* **Work task**
Can you copy out the lines below word for word, leaving out the pictures?
━━━━━ Records for processing
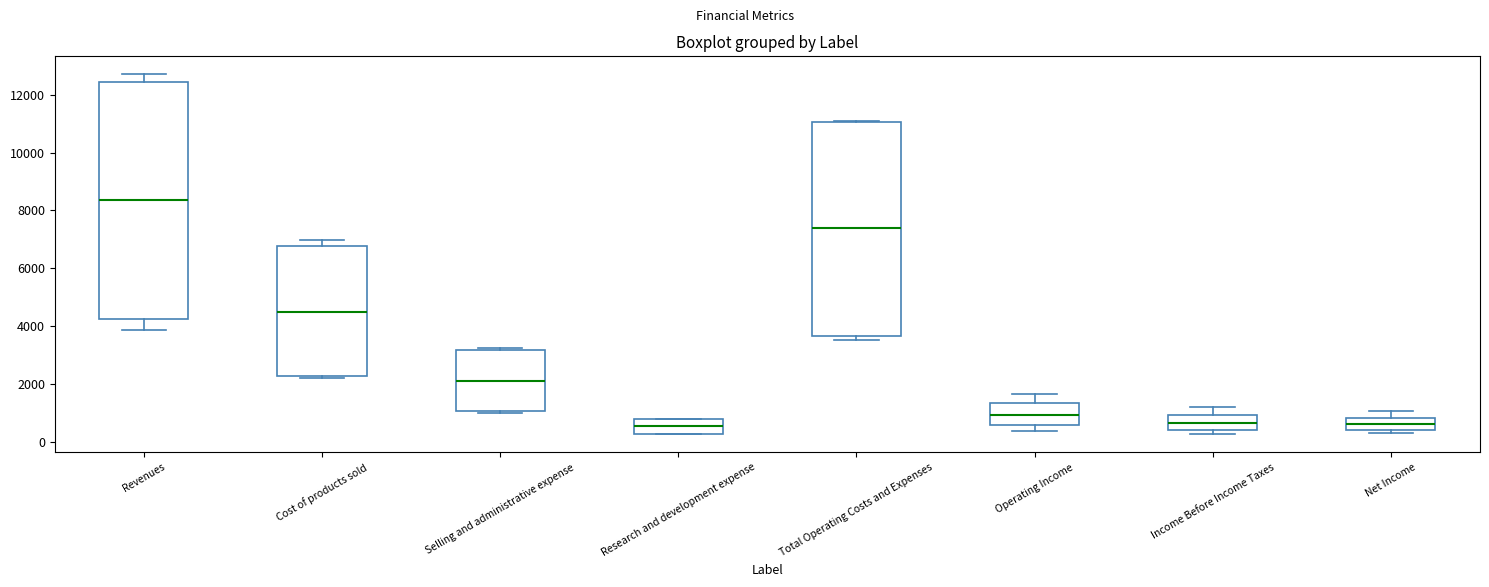

Reading left to right, transcribe this box plot: for each box, give where its median line is, the range the box spans, and where its two whiskers end, as read against the y-axis. The values are not printed on the chart, so give them approximately, as read against the axis.

Revenues: median 8400, box 4200 to 12400, whiskers 3800 to 12800
Cost of products sold: median 4400, box 2200 to 6800, whiskers 2200 (just below the box's lower edge) to 7000
Selling and administrative expense: median 2200, box 1000 to 3200, whiskers 1000 (just below the box's lower edge) to 3200 (just above the box's upper edge)
Research and development expense: median 600, box 200 to 800, whiskers 200 to 800
Total Operating Costs and Expenses: median 7400, box 3600 to 11000, whiskers 3400 to 11200
Operating Income: median 1000, box 600 to 1400, whiskers 400 to 1600
Income Before Income Taxes: median 600, box 400 to 1000, whiskers 200 to 1200
Net Income: median 600, box 400 to 800, whiskers 200 to 1000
━━━━━━━━━━
* **Answer box**
Reading left to right, transcribe this box plot: for each box, give where its median line is, the range the box spans, and where its two whiskers end, as read against the y-axis. The values are not printed on the chart, so give them approximately, as read against the axis.

Revenues: median 8400, box 4200 to 12400, whiskers 3800 to 12800
Cost of products sold: median 4400, box 2200 to 6800, whiskers 2200 (just below the box's lower edge) to 7000
Selling and administrative expense: median 2200, box 1000 to 3200, whiskers 1000 (just below the box's lower edge) to 3200 (just above the box's upper edge)
Research and development expense: median 600, box 200 to 800, whiskers 200 to 800
Total Operating Costs and Expenses: median 7400, box 3600 to 11000, whiskers 3400 to 11200
Operating Income: median 1000, box 600 to 1400, whiskers 400 to 1600
Income Before Income Taxes: median 600, box 400 to 1000, whiskers 200 to 1200
Net Income: median 600, box 400 to 800, whiskers 200 to 1000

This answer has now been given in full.